Filistin'in dünya ile bağı tamamen kopuyor
Ürdün Vadisi'nin ilhak edilmesi, gelecekteki Filistin devletini, Ürdün ile doğu sınırını oluşturan Ürdün Nehri'nden de tamamen ayıracak.
Bu durumda Filistin'in herhangi bir Arap ülkesi ya da İsrail'in dışında başka bir ülke ile kara sınır da kalmayacak.
1948 ve 1967 savaşlarında ülkelerinden ayrılmak zorunda kalan milyonlarca Filistinlinin ülkelerine dönme ümidi bitecek.
Herhangi bir kara sınırına sahip olmayan gelecekteki Filistin devleti, ticari ve ekonomik tüm ilişkilerini İsrail'e bağımlı şekilde yürütmek zorunda kalacak.
Filistin'e ait kara parçası olan Gazze'nin (42 kilometre uzunluğunda ve 7 kilometre derinliğinde) Mısır'la kara sınırı bulunsa da Gazze Şeridi ile Batı Şeria'nın farklı noktalarda olması nedeniyle Filistin izole edilmiş durumda kalacak.
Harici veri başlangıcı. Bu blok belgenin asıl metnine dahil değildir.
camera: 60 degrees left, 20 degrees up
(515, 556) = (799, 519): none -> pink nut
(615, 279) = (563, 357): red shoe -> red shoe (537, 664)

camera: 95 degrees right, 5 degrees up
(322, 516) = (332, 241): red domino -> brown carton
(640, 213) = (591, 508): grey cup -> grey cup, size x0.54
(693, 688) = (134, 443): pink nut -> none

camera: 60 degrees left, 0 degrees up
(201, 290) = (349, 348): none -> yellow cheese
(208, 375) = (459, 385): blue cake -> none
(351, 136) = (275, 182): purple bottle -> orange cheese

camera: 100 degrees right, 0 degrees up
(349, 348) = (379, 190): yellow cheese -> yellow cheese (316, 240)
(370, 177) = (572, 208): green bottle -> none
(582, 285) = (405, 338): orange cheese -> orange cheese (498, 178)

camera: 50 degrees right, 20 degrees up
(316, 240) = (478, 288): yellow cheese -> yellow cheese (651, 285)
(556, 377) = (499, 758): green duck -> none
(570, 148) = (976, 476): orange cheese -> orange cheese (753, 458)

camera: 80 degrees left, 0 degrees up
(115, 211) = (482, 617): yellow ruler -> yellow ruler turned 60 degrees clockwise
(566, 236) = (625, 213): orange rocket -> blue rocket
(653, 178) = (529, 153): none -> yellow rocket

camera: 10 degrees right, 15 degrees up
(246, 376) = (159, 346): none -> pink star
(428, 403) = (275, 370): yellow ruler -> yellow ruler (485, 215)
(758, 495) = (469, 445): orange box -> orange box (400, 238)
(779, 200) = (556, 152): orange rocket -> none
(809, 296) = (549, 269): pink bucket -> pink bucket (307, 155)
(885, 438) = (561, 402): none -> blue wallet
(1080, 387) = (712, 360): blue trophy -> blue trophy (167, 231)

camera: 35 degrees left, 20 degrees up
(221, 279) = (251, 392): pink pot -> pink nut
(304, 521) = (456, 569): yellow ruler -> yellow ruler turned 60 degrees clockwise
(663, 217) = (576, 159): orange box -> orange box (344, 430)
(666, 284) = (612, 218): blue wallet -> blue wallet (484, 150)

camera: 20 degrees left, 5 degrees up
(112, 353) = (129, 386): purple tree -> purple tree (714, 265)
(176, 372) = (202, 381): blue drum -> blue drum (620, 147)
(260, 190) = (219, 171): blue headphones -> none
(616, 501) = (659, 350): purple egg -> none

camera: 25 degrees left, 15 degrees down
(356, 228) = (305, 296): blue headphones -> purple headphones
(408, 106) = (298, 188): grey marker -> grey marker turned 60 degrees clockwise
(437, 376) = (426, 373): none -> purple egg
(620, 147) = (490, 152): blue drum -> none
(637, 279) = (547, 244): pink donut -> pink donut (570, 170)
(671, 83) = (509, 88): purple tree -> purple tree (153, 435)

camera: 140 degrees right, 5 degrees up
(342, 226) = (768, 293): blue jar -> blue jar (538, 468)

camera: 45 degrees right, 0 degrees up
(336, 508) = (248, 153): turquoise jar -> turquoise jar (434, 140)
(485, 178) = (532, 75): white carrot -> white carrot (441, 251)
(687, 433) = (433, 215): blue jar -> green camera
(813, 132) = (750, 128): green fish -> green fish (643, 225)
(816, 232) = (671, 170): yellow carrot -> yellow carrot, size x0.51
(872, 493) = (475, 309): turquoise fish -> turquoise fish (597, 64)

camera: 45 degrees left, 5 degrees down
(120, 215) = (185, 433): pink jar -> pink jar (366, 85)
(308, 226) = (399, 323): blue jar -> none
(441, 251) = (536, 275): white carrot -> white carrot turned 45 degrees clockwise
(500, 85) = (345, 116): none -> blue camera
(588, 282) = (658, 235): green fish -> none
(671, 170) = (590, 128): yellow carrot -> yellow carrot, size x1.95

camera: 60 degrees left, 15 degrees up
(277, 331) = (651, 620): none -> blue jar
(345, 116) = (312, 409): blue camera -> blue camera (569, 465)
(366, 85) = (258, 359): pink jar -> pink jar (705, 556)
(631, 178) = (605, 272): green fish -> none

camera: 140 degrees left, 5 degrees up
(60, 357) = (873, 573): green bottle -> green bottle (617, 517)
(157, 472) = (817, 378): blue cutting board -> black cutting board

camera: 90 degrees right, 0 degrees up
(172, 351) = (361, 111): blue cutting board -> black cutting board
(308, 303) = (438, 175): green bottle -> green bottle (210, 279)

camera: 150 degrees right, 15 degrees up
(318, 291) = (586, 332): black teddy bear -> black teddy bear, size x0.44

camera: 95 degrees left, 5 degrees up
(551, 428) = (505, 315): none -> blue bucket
Öte yandan tamamı henüz kamuoyu ile paylaşılmayan Trump'ın 'barış planı'na göre, Ürdün Vadisi'nin yerine Filistinlilere Negev Çölü'nde arazi tahsis edilecek.
Bu durum, '48 Arapları' olarak tanımlanan, İsrail devleti kurulduğu sırada bu ülke sınırları içerisinde kalan Arapların da Filistin'e verilecek bölgeye dahil edilmeleri dolayısıyla İsrail vatandaşlığından çıkarılmalarının önünü açacak.
İsrail'in bu adımla İsrail vatandaşlığı bulunan Arap nüfusu 'eritme' planları yaptığı öne sürülüyor.